Following Prince's death on April 21, and the ensuing revelation that he died intestate (without a will), DIY legal sites have seen a dramatic uptick in overall estate planning volume - but are these DIY estate plans really protecting people as much as they think?
Nolo.com saw a 24% spike in sales of its WillMaker service, 42% for its Nolo Online Will and 41% for its Nolo Online Living Trust service.
LegalZoom.com saw a 46% increase in overall estate planning volume.
RocketLawyer saw a 57% increase in estate planning activity.
USLegalWills.com posted a 61% surge in will in the three weeks following Prince's death.

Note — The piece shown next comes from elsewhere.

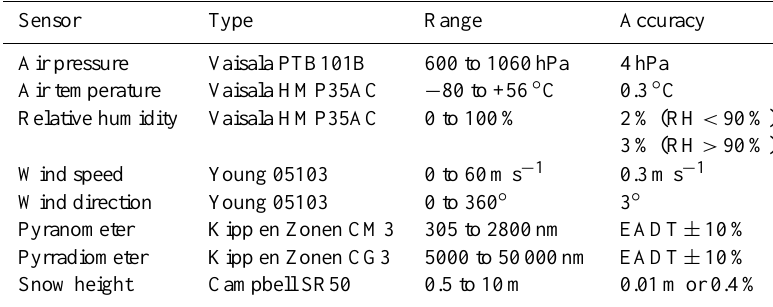
Fig. 1. Left: MODIS scene of west Greenland (23 August 2006) with AWS locations (white dots) and ice sheet elevation contours (dashed lines, height interval 250m, from Bamber et al., 2001). Inset shows location of Summit. Right: images of AWS locations at S5 (27 August 2006), S6 and S9 (both 26 August 2006). Table 1. AWS sensor specifications. EADT = Estimated Accuracy for Daily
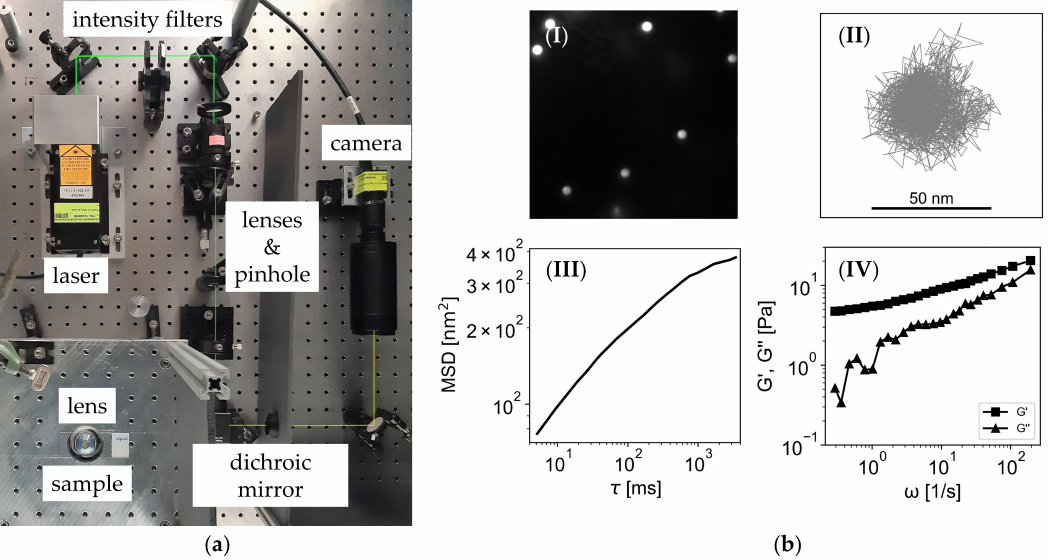
Figure 1. Particle tracking microrheology. ( a ) Measurement setup: A laser beam excited the fluorescent beads in the sample, which was placed on a lens with 100 × magnification. A camera tracked the movement of the fluorescent microspheres. ( b ) Evaluation of the measurement data. (I) Fluorescent microspheres in the sample. (II) Trajectory of a microspheres’ movement. (III) Mean square displacement (MSD) of a microsphere over lag-times ( τ ). (IV) Viscoelastic properties, storage (G’) and loss modulus (G”) of the micorspheres surrounding medium, calculated of the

But, having personally attempted to probate these DIY wills, simply filling in the blanks and signing on the signature page is not enough. More often than not, people fail to have their DIY wills notarized, meaning they are not self-proving wills. When the executor goes to submit the will for probate after the testator has passed, they be rejected initially and be required to track down the witnesses and get them to sign affidavits to verify that they witnessed the will.
Even if these people knew to get the will notarized, a lot of notaries won't notarize a will without the attorney who drafted the will present or without the testator have the oath of competency administered prior to signing.
The preparation of the document is not enough. The formalities and the planning involved is much more important and eclipses any potential monetary savings you could get from going the DIY route.
People create a will to prevent their family from going through a bunch of hassle after they pass. But, getting a DIY will can deliver just as much hassle. Seeking legal advice and planning is far better in the end - and I'd say that even if I wasn't an Estate Planning Attorney.